**YOUR GOAL**:
Retype the whole listing below word for word, but leave the pictures out of your copy.

========

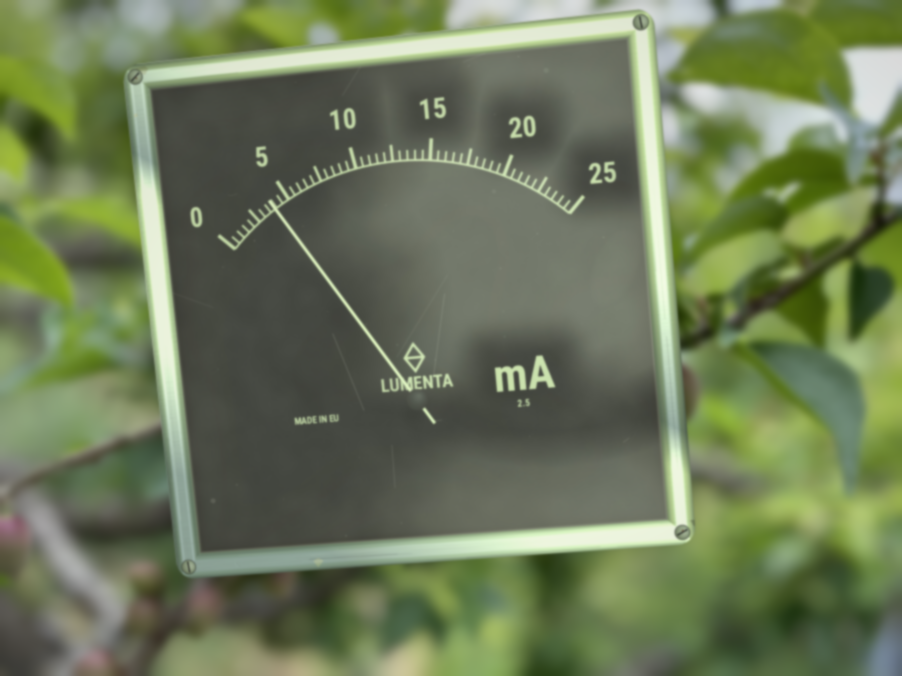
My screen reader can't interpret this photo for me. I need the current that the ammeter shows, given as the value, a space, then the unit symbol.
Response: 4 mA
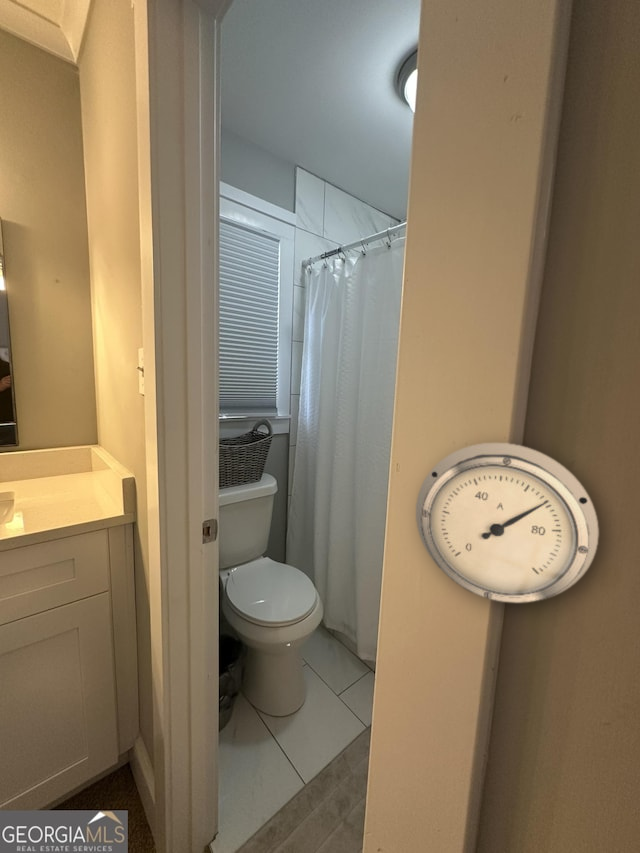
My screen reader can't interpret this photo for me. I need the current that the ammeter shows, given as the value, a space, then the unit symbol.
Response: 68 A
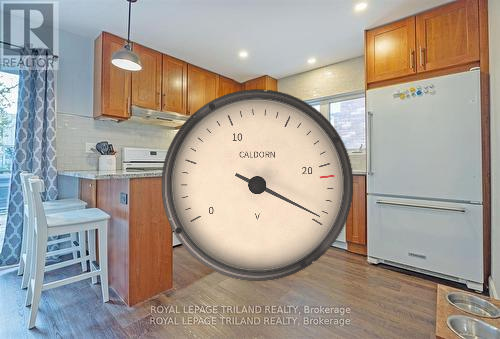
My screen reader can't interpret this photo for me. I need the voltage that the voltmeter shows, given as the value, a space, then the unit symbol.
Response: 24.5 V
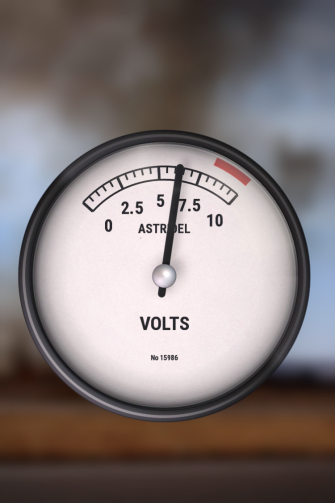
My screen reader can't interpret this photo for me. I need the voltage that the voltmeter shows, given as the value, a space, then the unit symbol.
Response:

========

**FINISHED EXERCISE**:
My screen reader can't interpret this photo for me. I need the current that the ammeter shows, given as the value, a space, then the unit symbol.
Response: 4 mA
My screen reader can't interpret this photo for me. I need the current that the ammeter shows, given as the value, a space, then the unit symbol.
Response: 68 A
My screen reader can't interpret this photo for me. I need the voltage that the voltmeter shows, given as the value, a space, then the unit symbol.
Response: 24.5 V
My screen reader can't interpret this photo for me. I need the voltage that the voltmeter shows, given as the value, a space, then the unit symbol.
Response:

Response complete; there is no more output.